In 1949 Diederich decided to make his home in Haiti where he established his own newspaper, the
Haiti Sun,
and worked as a resident correspondent for the
New York Times
and other news agencies. In those days Haiti was free of crime and promised to become a paradise for tourists. The country had memories of freedom going back to the revolt of 1791 when Toussaint L'Ouverture led slaves to overthrow their colonial masters. Despite an American occupation from 1915 to 1934, Haiti was a democracy in the 1950s. As a newsman covering the visit of a celebrity, Diederich met Greene briefly in 1954 and then became much closer to him on a second visit in 1956 when Greene brought with him his mistress Catherine Walston, the inspiration for Sarah in
The End of the Affair.

That was the last of the good years in Haiti. In 1957 François ‘Papa Doc' Duvalier, a quiet and mannerly physician, took power and began to transform the country on psychopathic principles. He promoted a myth of terror based on elements of the Voodoo religion. Diederich tells us he became known as the
zombificateur,
the zombie-maker. His henchmen, the Tontons Macoutes, robbed, beat, tortured, abducted or killed thousands of his real and supposed opponents. The rest of the world paid little attention to events in this obscure
country, and the United States was disinclined to act for fear that Duvalier might be replaced by another Castro. It was impossible for his victims to regard Papa Doc as a ‘lesser evil'.

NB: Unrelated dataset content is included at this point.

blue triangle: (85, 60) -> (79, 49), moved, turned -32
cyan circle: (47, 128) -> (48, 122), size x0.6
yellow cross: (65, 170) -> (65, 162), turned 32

By 1963 the butchery in Haiti became widely known, largely owing to Diederich's reporting. The regime decided that he, too, was an enemy. He was arrested and locked in solitary confinement while it was decided whether to kill him. He was cut off from his Haitian wife and young son — both of them now likely targets for the Tontons Macoutes. (This can be spelt several ways. In
The Comedians
Greene writes Tontons Macoute; I prefer Macoutes for the plural.)

His printing plant, his office and all his files were destroyed. In the end he was bundled on to an aircraft and expelled from the country. His wife, moving adroitly, was able to join him in the Dominican Republic. From there, he continued his reporting on the massacres.